Sadly we can't just check for the presence of the [edit] link – they are commonly hidden in archives (and we probably want to add the "discussion statistics" to the headings there too), and there are some discussion pages where headings are generated by templates in such a way that they end up without the [edit] links, for example https://pt.wikipedia.org/wiki/Wikipédia:Esplanada/geral and https://en.wikipedia.org/wiki/Wikipedia_talk:Wikipedia_Signpost/2023-12-04/News_and_notes (even though in both cases the templates use ==).

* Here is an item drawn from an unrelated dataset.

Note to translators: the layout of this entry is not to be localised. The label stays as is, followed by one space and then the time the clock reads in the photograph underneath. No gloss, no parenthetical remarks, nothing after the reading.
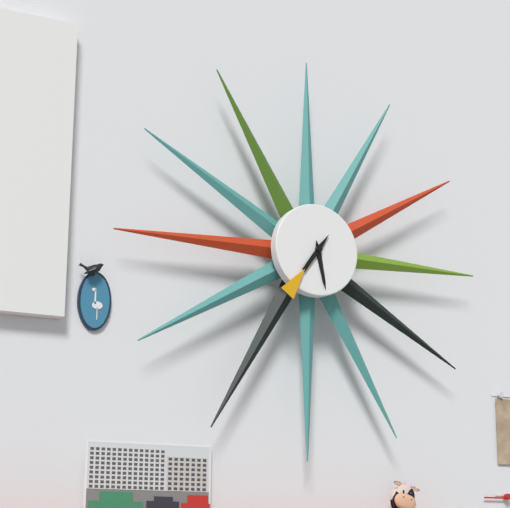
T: 5:36
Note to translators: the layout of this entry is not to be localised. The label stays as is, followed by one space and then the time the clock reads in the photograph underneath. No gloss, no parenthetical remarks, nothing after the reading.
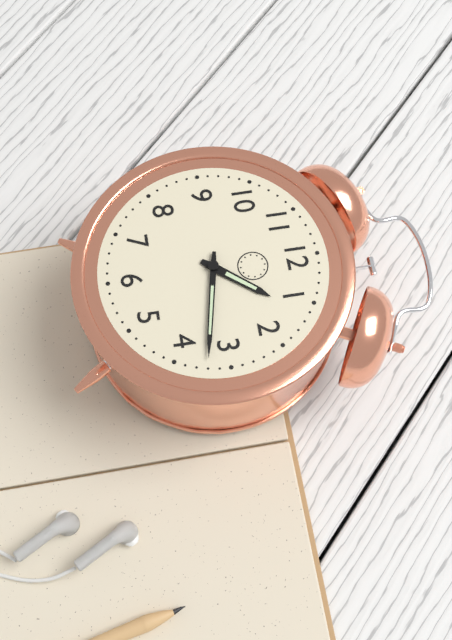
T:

(We could actually assume that any heading with unusual attributes must have been written as <h2 …> in wikitext.)

Yeah, obviously parsing needs to be revised. I would expect:

  1. encountering =+ and in __NOEDITSECTION__ mode then
    1. create <h.> instead
    2. send back into stream
  2. encountering =+ and not in __NOEDITSECTION__ mode then
    1. create wrapper business, be prepared for addition of edit/subscribe elements
    2. insert <h.> into wrapper
    3. send back into stream
  3. encountering <h.> then append content to TOC etc.
    1. processing both native elements in wikitext and those created from =+

or any switch or fork or sub-process to handle <h.> elements for TOC purpose.

CSS will add display:inline for <h.> which is child of wrapper. Then native <h.> are treated as always since 2008.

I have a personal tool that I think is also breaking from this (and which might point to other potential gadget/userscript breakages?). I use this userJS via the browser-extension violentmonkey to add mouseover anchor links for each heading (until T18691: RFC: Section header "share" link gets resolved -- and see that task for related gadgets/scripts). I wonder if it's easy to either change the default output so that it works again for my existing code (and potentially the other scripts), or if someone could tell me what to change to fix my code? (Low-urgency if it just affects me though!). Thanks, and hope that helps!

Change 983490 had a related patch set uploaded (by Bartosz Dziewoński; author: Bartosz Dziewoński):

[mediawiki/extensions/DiscussionTools@master] [WIP] CommentFormatter: Move heading attributes to the wrapper

https://gerrit.wikimedia.org/r/983490

Change 983492 had a related patch set uploaded (by Bartosz Dziewoński; author: Bartosz Dziewoński):

[mediawiki/extensions/DiscussionTools@master] [WIP] CommentFormatter: Do not add wrapper if the heading has attributes

https://gerrit.wikimedia.org/r/983492

@Quiddity Your script works for me. If you clarify what's wrong, I can try to help :)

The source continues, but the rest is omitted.